1.1 A adequação é a propriedade da textualidade que conta da relação do texto e do seu contexto e de como o texto, como unidade comunicativa, se interpreta em relação a uma série de elementos extralinguísticos como sejam os interlocutores,  a relação entre ambos, o espaço e o tempo da enunciação, a intenção comunicativa, o mundo compartilhado, o papel e o lugar social. Estas variáveis são relevantes porque a sua correcta consideração implica decisões linguísticas no campo da coesão. De especial importância é o que diz respeito aos saberes compartilhados entre emissor e receptor.


1.2
A coerência exige que se abordem os enunciados como discursos. Cada enunciado é produzido com a intenção de comunicar alguma coisa a alguém. Este acordo tácito é consubstancial à actividade verbal e pressupõe um saber mutuamente partilhado. Cada um — . (receptor e produtor da mensagem) postula e se conforma a estas regras que não são obrigatórias e inconscientes (como as da sintaxe e as da morfologia) mas convenções tácitas. Estas “leis do discurso”, que regem a comunicação verbal e que se lhe aplicam, devem adaptar-se às especificidades de cada género discursivo (por exemplo falar em tom professoral pode ameaçar a face positiva do interlocutor) e de cada protótipo textual (um texto argumentativo opinativo mobiliza mais inferências que um texto narrativo). O facto de todo o enunciado ser modalizado pelo enunciador mostra que o discurso só pode representar o mundo se o enunciador, directamente ou não, marcar a sua presença através do que ele diz.

        Tendo em conta todos estes factores enunciados, a coerência sustenta-se nas seguintes
propriedades:
                - tema do texto (de que é que o texto fala)
                - informação (qual a informação seleccionada)

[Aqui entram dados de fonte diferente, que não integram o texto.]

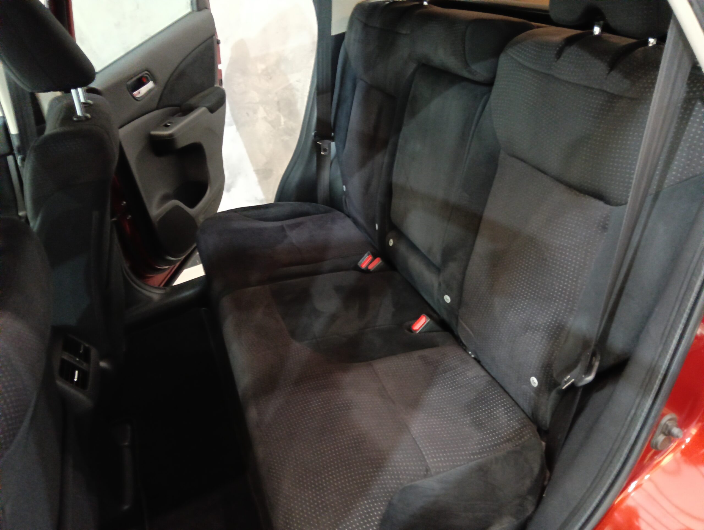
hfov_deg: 65.2
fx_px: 550
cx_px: 352
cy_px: 265
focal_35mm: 27
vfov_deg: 51.5
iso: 2000
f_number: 16
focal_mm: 3.98
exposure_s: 1/14.3
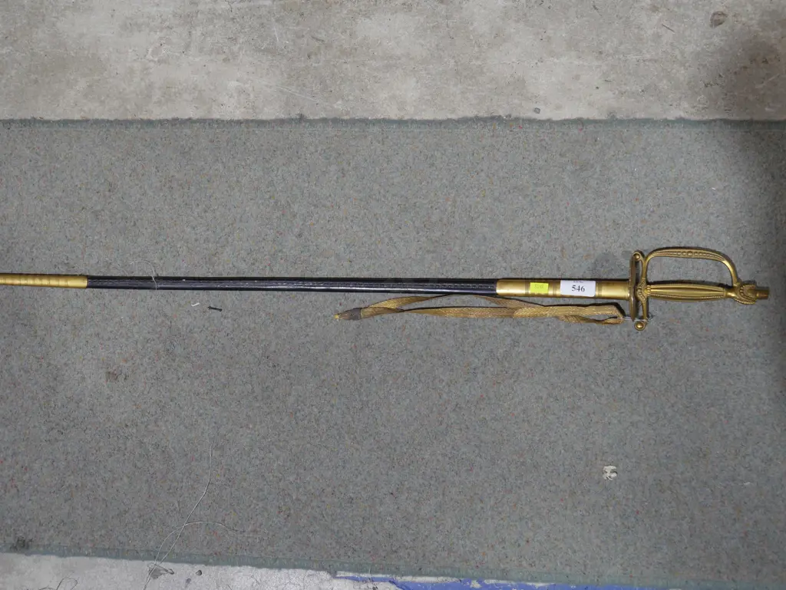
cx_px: 393
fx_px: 954
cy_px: 295
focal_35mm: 42
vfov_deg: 34.4
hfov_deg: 44.8
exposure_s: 1/60
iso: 500
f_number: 4.6
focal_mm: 21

                -   organização da informação (qual o protótipo textual e qual o género discursivo)
                - progressão temática (relação entre a informação conhecida e a informação nova)

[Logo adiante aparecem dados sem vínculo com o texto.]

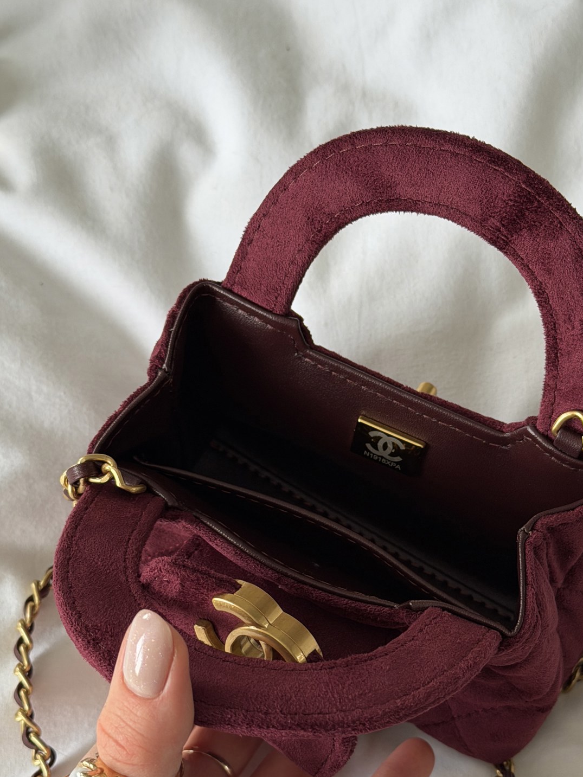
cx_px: 354
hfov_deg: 21.9
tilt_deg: -73.0
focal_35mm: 67
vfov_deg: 28.8
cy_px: 498
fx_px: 1504
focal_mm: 6.76
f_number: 1.78
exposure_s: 1/79
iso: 100
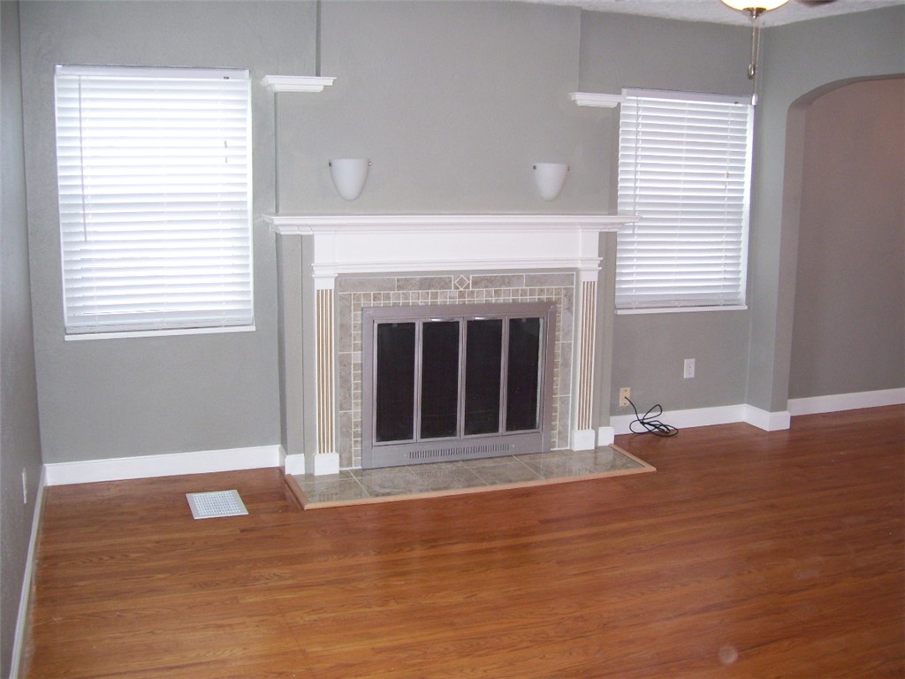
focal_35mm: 36
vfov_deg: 39.7
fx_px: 941
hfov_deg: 51.4
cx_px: 452
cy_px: 340
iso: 160
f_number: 2.7
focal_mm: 6
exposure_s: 1/60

                - modalização implementada (que marcas modais indicadoras de atitudes, de sentimentos, de pontos de vista).

1.3. A coesão é a propriedade da textualidade que dá conta dos mecanismos linguísticos e gramaticais que se articulam, que se retomam e se relacionam entre si estrategicamente dentro do texto.

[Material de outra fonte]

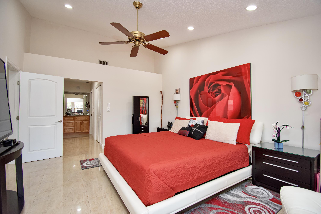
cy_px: 107
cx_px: 160
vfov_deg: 77.3
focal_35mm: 15
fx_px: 134
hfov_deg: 100.4
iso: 800
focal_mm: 10
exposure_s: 1/100
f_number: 5
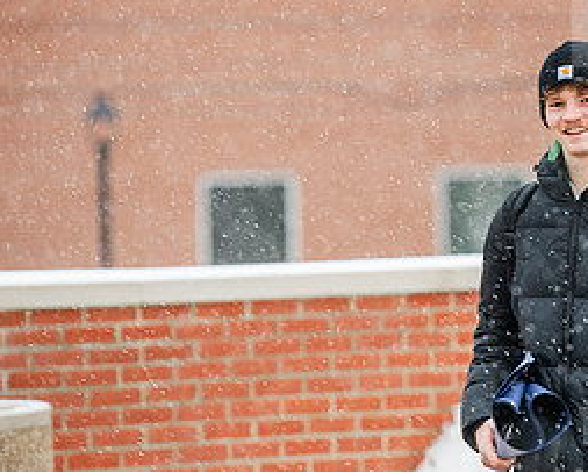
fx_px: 7300
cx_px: 502
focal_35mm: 419
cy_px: 155
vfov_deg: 3.7
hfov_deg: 4.6
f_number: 4
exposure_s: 1/200
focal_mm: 195
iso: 400
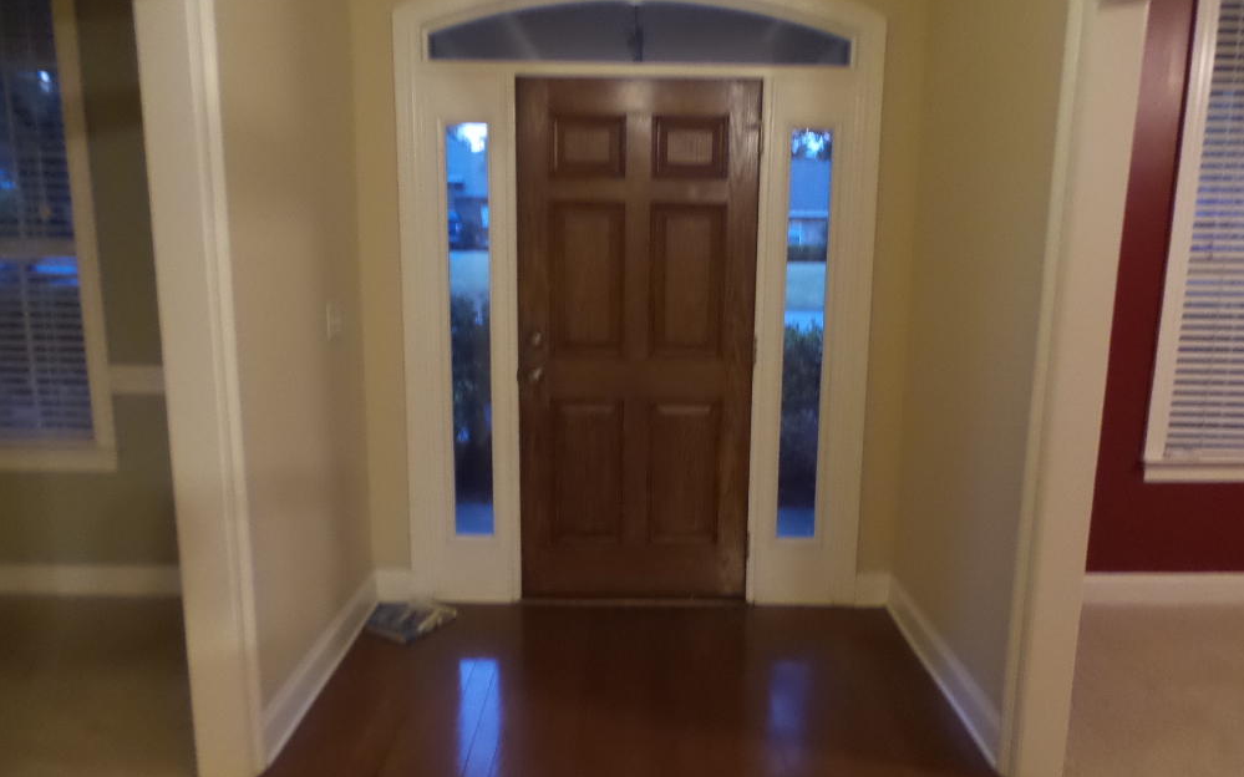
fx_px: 847
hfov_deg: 72.5
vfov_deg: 49.3
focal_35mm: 25
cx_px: 635
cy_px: 391
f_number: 2.8
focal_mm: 4.1
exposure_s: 1/10
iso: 800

        Sendo a coesão uma espécie de sintaxe textual, há que conectá-la com as propriedades da coerência (o sentido global que se transmite) e da adequação (condicionamento das peculiaridades linguísticas de acordo com o contexto). Convém, no entanto, recordar que cada protótipo textual tem as suas próprias exigências quanto aos modos de manutenção do referente, de explicitação da conexão, de actualização e relação das formas verbais dentro do texto. Sendo que cada uma destas características se actualizam e realizam de modo diferencial, de acordo com o tipo de texto (o protótipo narrativo diferencia-se do argumentativo pelos elementos linguísticos e gramaticais à superfície dos textos), o género discursivo (dentro do tipo argumentativo os géneros discursivos “artigo de opinião” e “publicidade” realizam-se de modo diferenciado), a forma do texto (oral ou escrito).
        A coesão textual rege-se pelos seguintes mecanismos: a deixis: a anáfora (lexical e gramatical): a elipse; a conexão; a modalicação (incluindo o relato de discurso): a relação dos tempos verbais.